A controvérsia girava em torno da seguinte dúvida prática: depois que o imóvel passa oficialmente para o nome do credor fiduciário por falta de pagamento, o devedor ainda pode quitar a dívida e retomar o contrato? Ou passa a ter apenas preferência para recomprar o imóvel?
No julgamento do REsp 2.126.726/SP, sob o rito dos recursos repetitivos, o STJ reformou decisão do Tribunal de Justiça de São Paulo e julgou improcedente o pedido do devedor, reconhecendo que, no caso concreto, ele tinha apenas direito de preferência para adquirir o imóvel — e não mais o direito de “reativar” o contrato.
Foram fixadas duas teses que passam a orientar todos os tribunais do país:
1) Situações anteriores à Lei nº 13.465/2017:
Se a propriedade já havia sido consolidada em nome do credor fiduciário, mas o devedor conseguiu pagar a dívida antes da vigência da nova lei, considera-se que houve ato jurídico perfeito. Nesses casos, o contrato pode ser retomado.
2) Situações após a Lei nº 13.465/2017:
Com a entrada em vigor da nova lei, a regra mudou. Se o imóvel já estiver consolidado em nome do credor fiduciário e a dívida não tiver sido paga até esse momento, o devedor não pode mais purgar a mora. Ele terá apenas o direito de preferência para comprar o imóvel, nos termos do § 2º-B do art. 27 da Lei nº 9.514/1997.
O ponto mais importante: não é a data do contrato que define a regra, pois um dos pontos centrais do acórdão foi a definição do critério temporal. O STJ deixou claro que não importa quando o contrato foi assinado. O que importa é quando ocorreu a consolidação da propriedade e se a dívida foi paga antes ou depois da entrada em vigor da Lei nº 13.465/2017.
Assim:
- Se a dívida foi quitada antes da nova lei, aplica-se o regime antigo.
- Se a consolidação ocorreu já sob a vigência da nova lei e não houve pagamento tempestivo, aplica-se a regra atual, que limita o devedor ao direito de preferência.
A decisão traz maior previsibilidade para operações de crédito imobiliário e para a condução de leilões extrajudiciais. Para os credores fiduciários, reforça a segurança do procedimento após a consolidação do imóvel. Para devedores, deixa claro que, após a Lei nº 13.465/2017, o pagamento em atraso deve ocorrer antes da consolidação da propriedade — sob pena de perder o direito de retomar o contrato.
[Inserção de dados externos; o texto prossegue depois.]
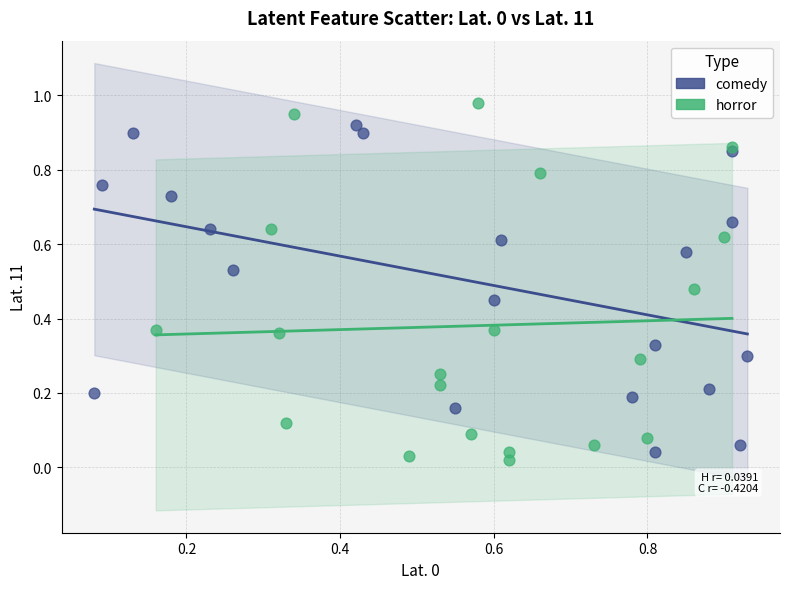

Which series has the largest Y range (max minus min)?

horror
Com a fixação da tese repetitiva, os processos que estavam suspensos sobre o tema deverão ser retomados, observando obrigatoriamente o entendimento firmado.
O precedente consolida uma distinção clara entre o regime anterior e o atual da alienação fiduciária de imóveis, trazendo maior segurança jurídica para todos os envolvidos nas operações de financiamento imobiliário.